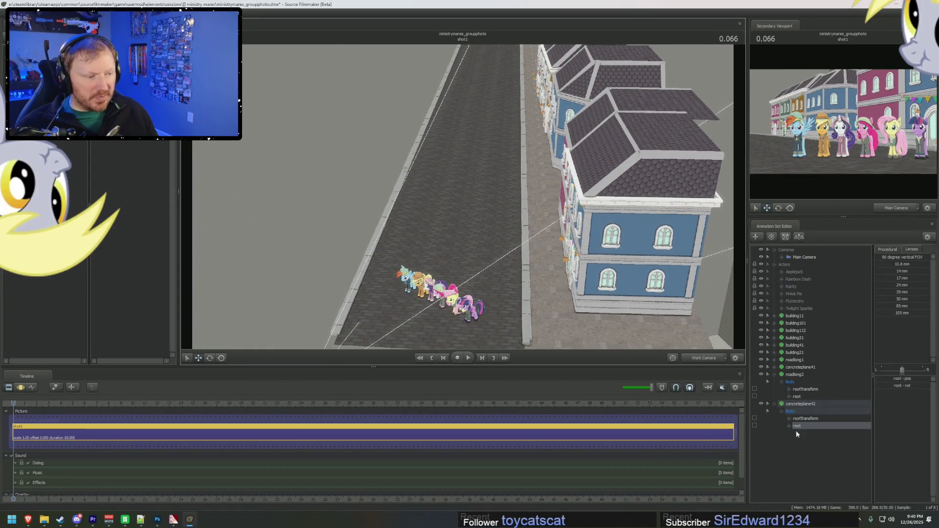
pyautogui.moveTo(803, 411); pyautogui.dragTo(802, 360)
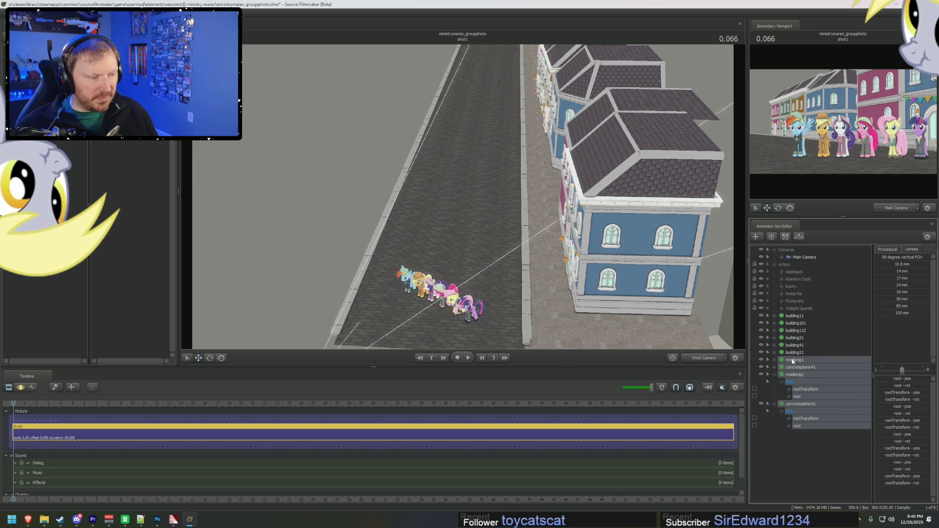
pyautogui.press('e')
pyautogui.moveTo(568, 293); pyautogui.dragTo(552, 328)
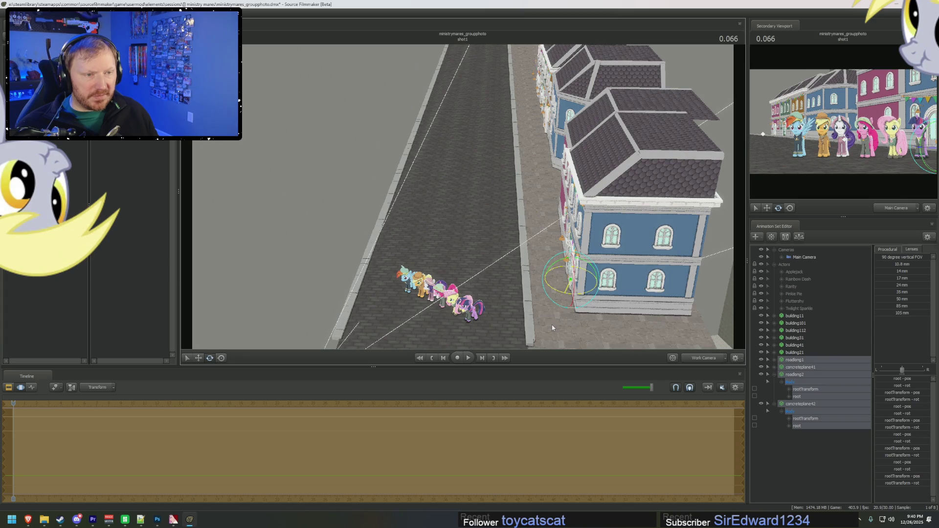
# Slide the road and pavement planes left along the buildings and check through the Main Camera
pyautogui.press('w')
pyautogui.moveTo(576, 278); pyautogui.dragTo(569, 280)
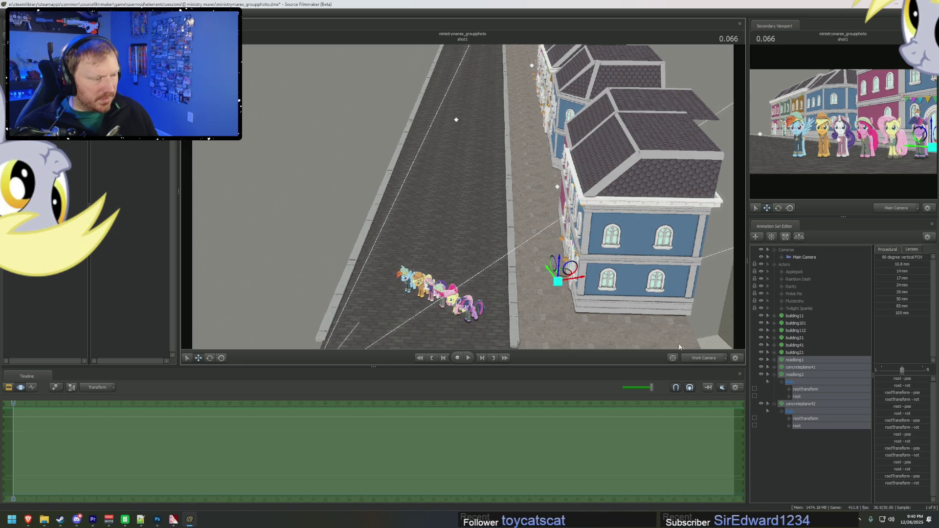
pyautogui.click(704, 359)
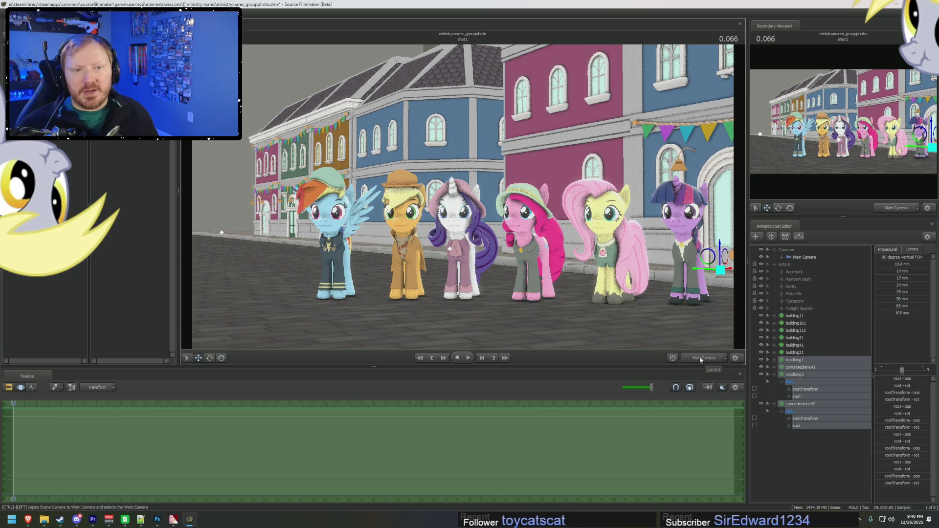
pyautogui.click(545, 308)
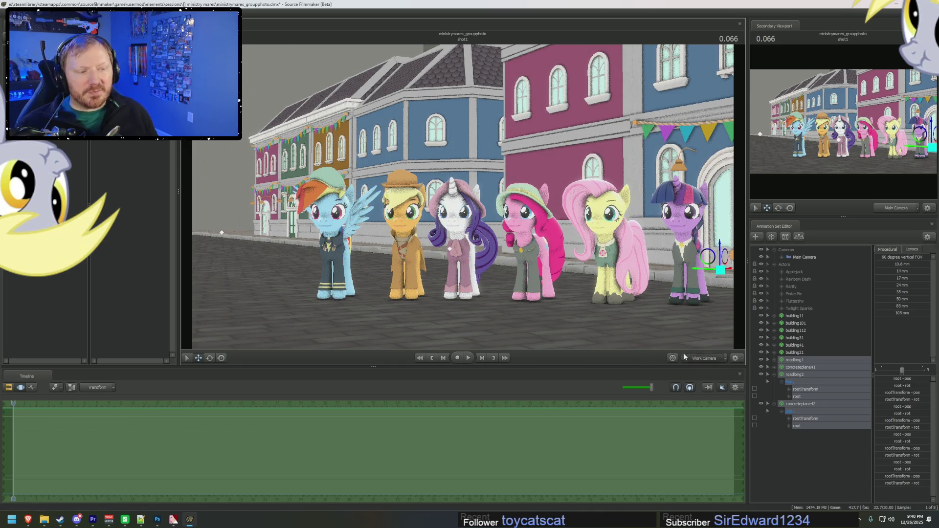
pyautogui.click(704, 358)
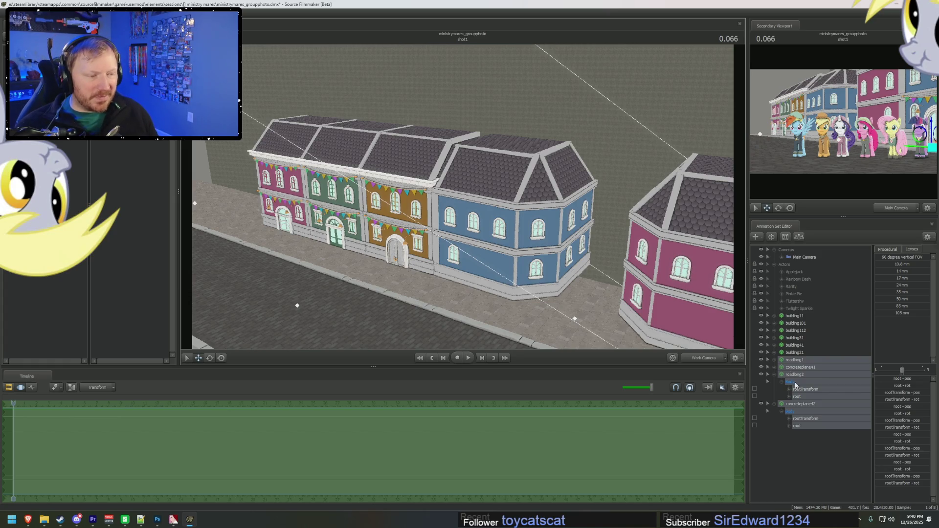
pyautogui.click(775, 375)
# Inspect the buildings in the list and delete building41 from the scene
pyautogui.click(794, 338)
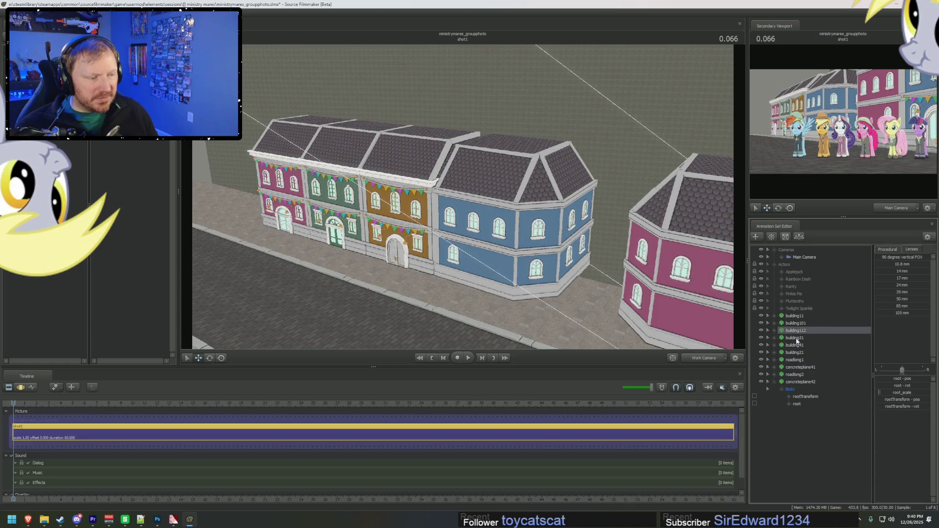
pyautogui.click(799, 319)
pyautogui.doubleClick(796, 331)
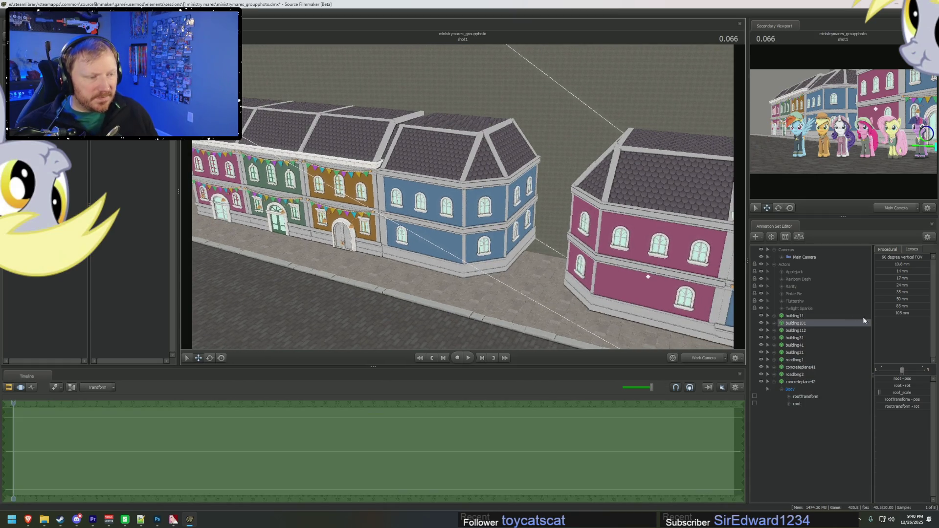
pyautogui.click(796, 324)
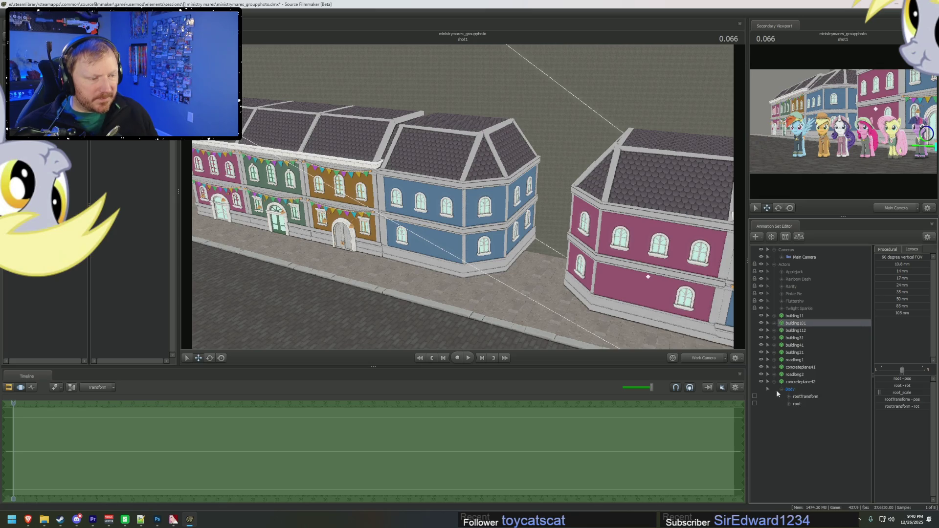
pyautogui.doubleClick(795, 353)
-=-=-
• [EXERCISE DESCRIPTION] Among the lines above, list those that contain the word "buildings".

• [SOLUTION TO THIS EXERCISE]
# Slide the road and pavement planes left along the buildings and check through the Main Camera
# Inspect the buildings in the list and delete building41 from the scene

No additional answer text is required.